Background: Venetoclax inhibits BCL2, an antiapoptotic protein that is pathologically overexpressed and that is central to the survival of chronic lymphocytic leukemia cells. We evaluated the efficacy of venetoclax in combination with rituximab in patients with relapsed or refractory chronic lymphocytic leukemia.
Methods: In this randomized, open-label, phase 3 trial, we randomly assigned 389 patients to receive venetoclax for up to 2 years (from day 1 of cycle 1) plus rituximab for the first 6 months (venetoclax-rituximab group) or bendamustine plus rituximab for 6 months (bendamustine-rituximab group). The trial design did not include crossover to venetoclax plus rituximab for patients in the bendamustine-rituximab group in whom progression occurred. The primary end point was investigator-assessed progression-free survival.
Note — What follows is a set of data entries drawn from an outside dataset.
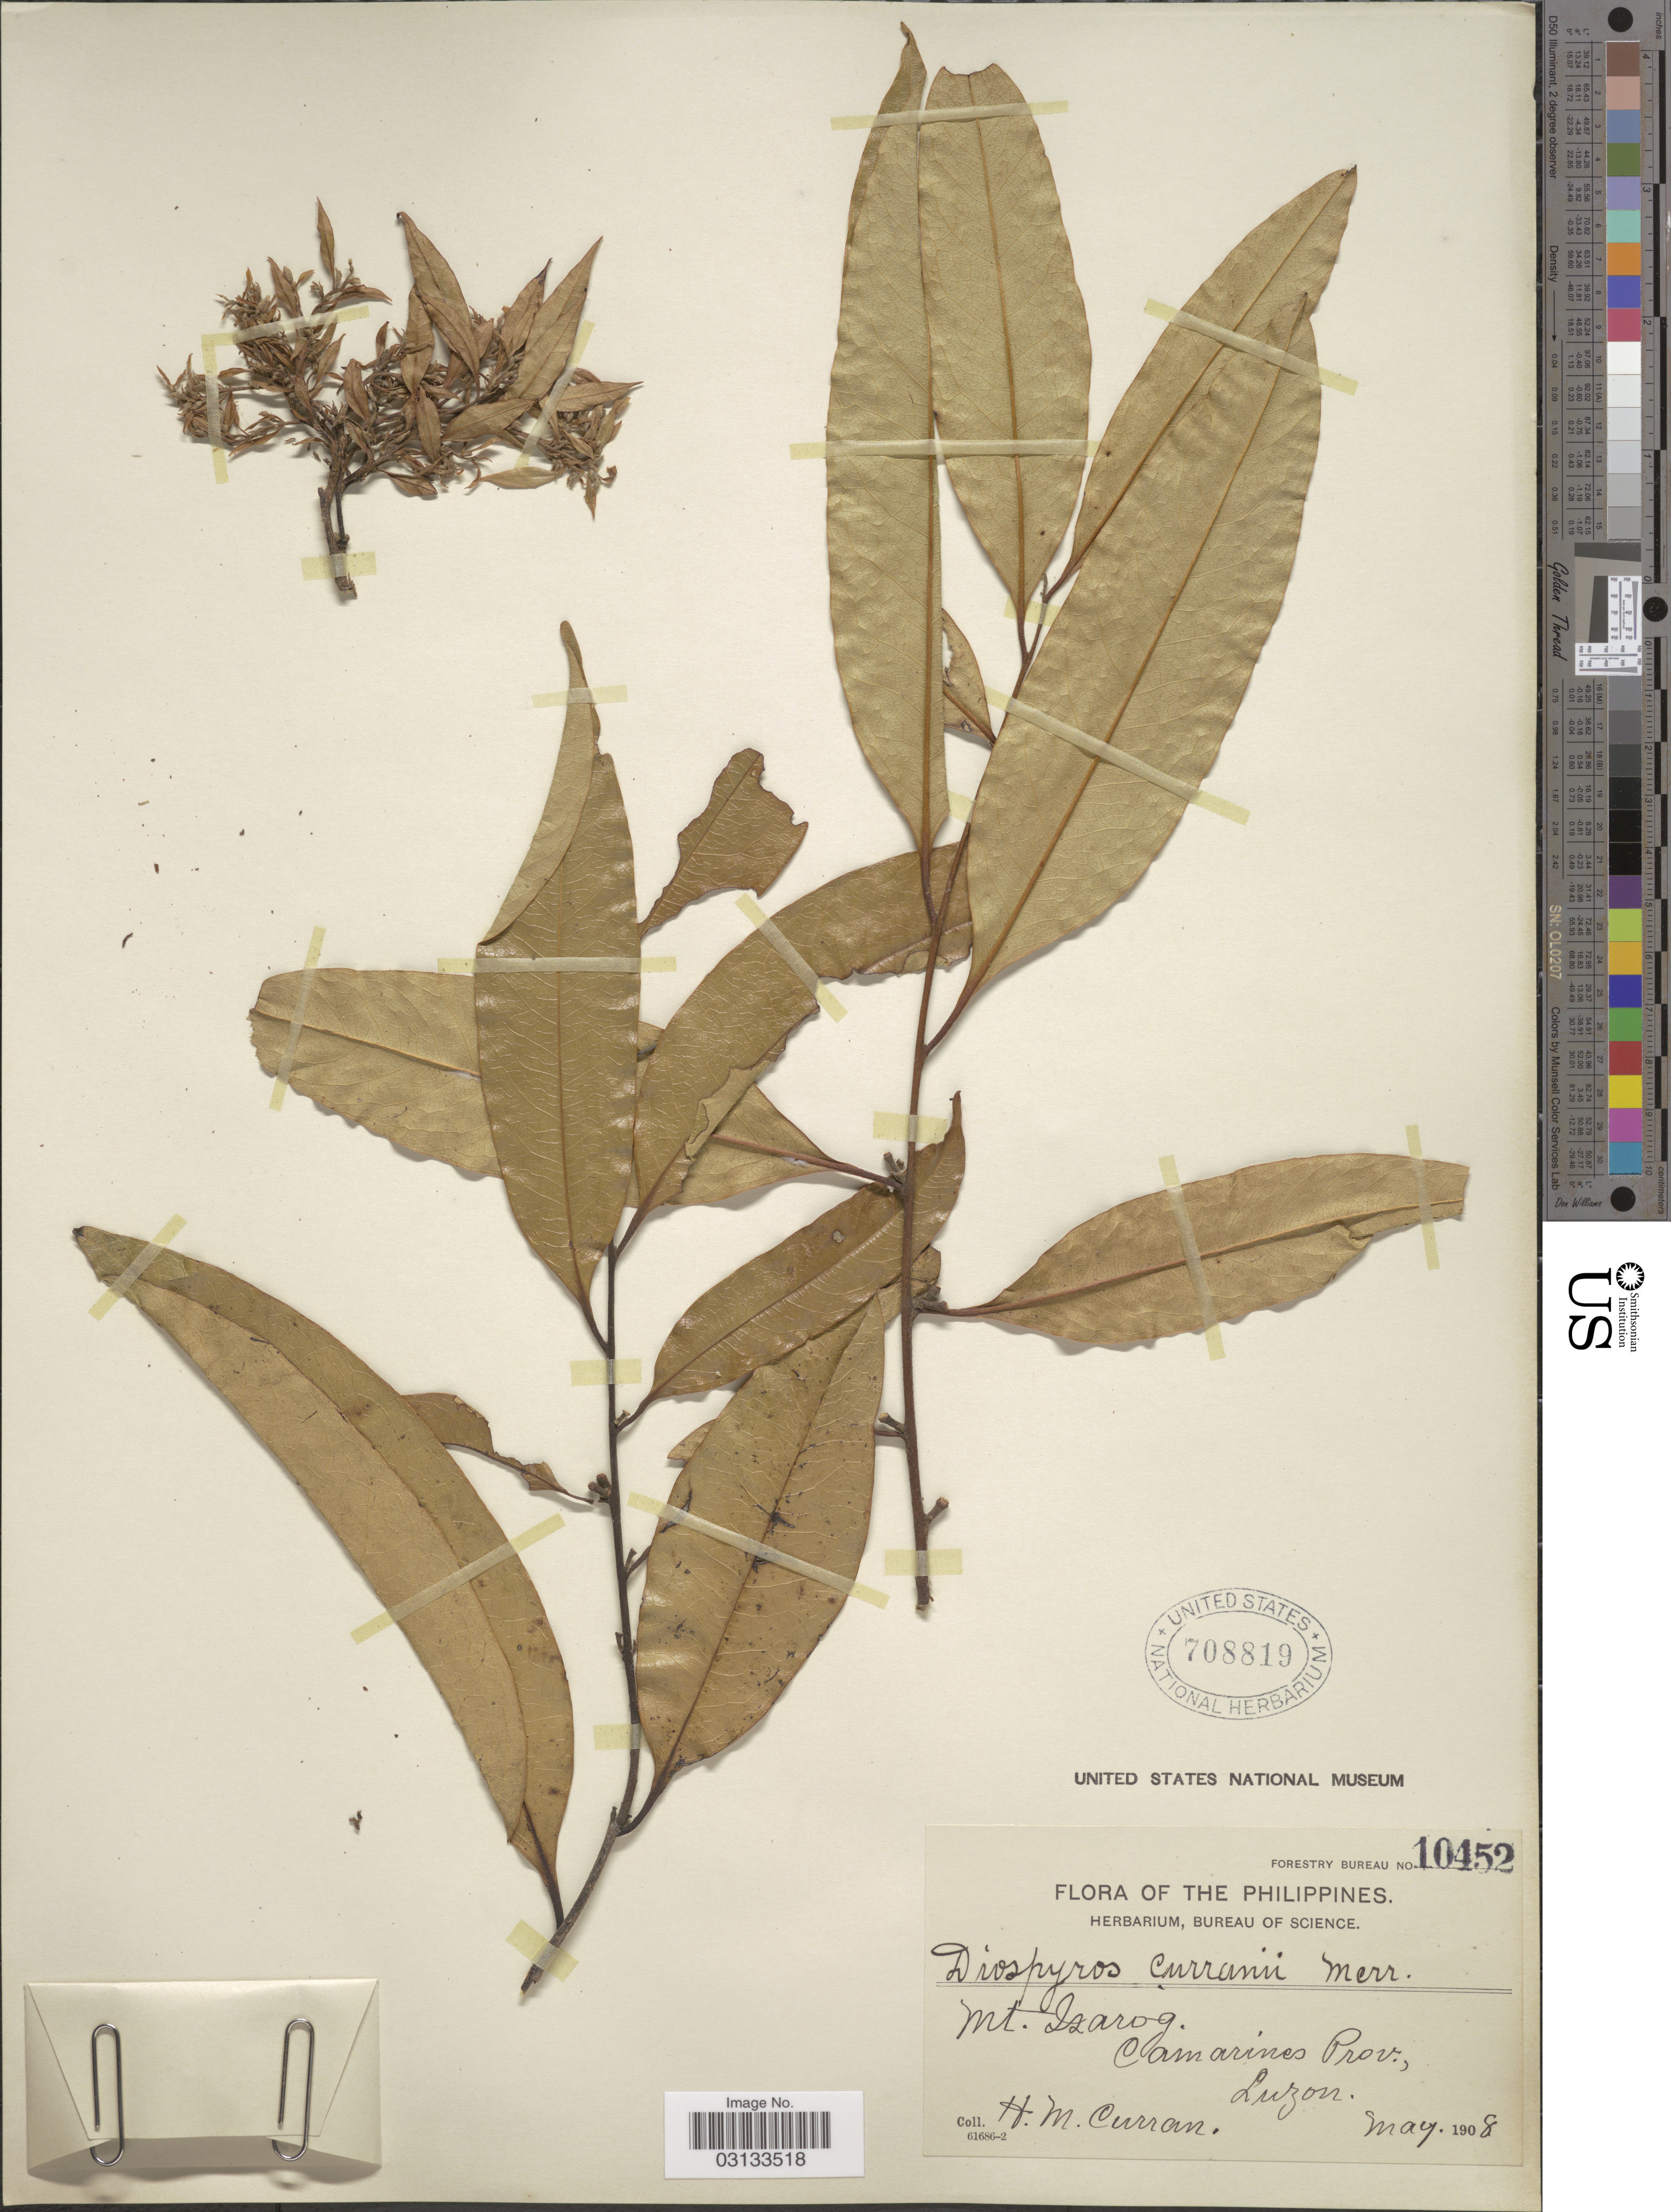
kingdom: Plantae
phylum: Tracheophyta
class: Magnoliopsida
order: Ericales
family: Ebenaceae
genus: Diospyros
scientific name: Diospyros curranii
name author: Merr.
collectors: H. M. Curran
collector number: Forestry Bureau 10452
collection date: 1908-05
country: Philippines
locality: Mt. Isarog, Camarines Prov., Luzon.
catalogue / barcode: US 708819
Results: After a median follow-up period of 23.8 months, the rate of investigator-assessed progression-free survival was significantly higher in the venetoclax-rituximab group (32 events of progression or death in 194 patients) than in the bendamustine-rituximab group (114 events in 195 patients); the 2-year rates of progression-free survival were 84.9% and 36.3%, respectively (hazard ratio for progression or death, 0.17; 95% confidence interval [CI], 0.11 to 0.25; P<0.001 by the stratified log-rank test). The benefit was maintained across all clinical and biologic subgroups, including the subgroup of patients with chromosome 17p deletion; the 2-year rate of progression-free survival among patients with chromosome 17p deletion was 81.5% in the venetoclax-rituximab group versus 27.8% in the bendamustine-rituximab group (hazard ratio, 0.13; 95% CI, 0.05 to 0.29), and the 2-year rate among those without chromosome 17p deletion was 85.9% versus 41.0% (hazard ratio, 0.19; 95% CI, 0.12 to 0.32). The benefit of venetoclax plus rituximab over bendamustine plus rituximab was confirmed by an independent review committee assessment of progression-free survival and other secondary efficacy end points. The rate of grade 3 or 4 neutropenia was higher in the venetoclax-rituximab group than in the bendamustine-rituximab group, but the rates of grade 3 or 4 febrile neutropenia and infections or infestations were lower with venetoclax than with bendamustine. The rate of grade 3 or 4 tumor lysis syndrome in the venetoclax-rituximab group was 3.1% (6 of 194 patients).
Conclusions: Among patients with relapsed or refractory chronic lymphocytic leukemia, venetoclax plus rituximab resulted in significantly higher rates of progression-free survival than bendamustine plus rituximab. (Funded by Genentech and AbbVie; ClinicalTrials.gov number, NCT02005471 .).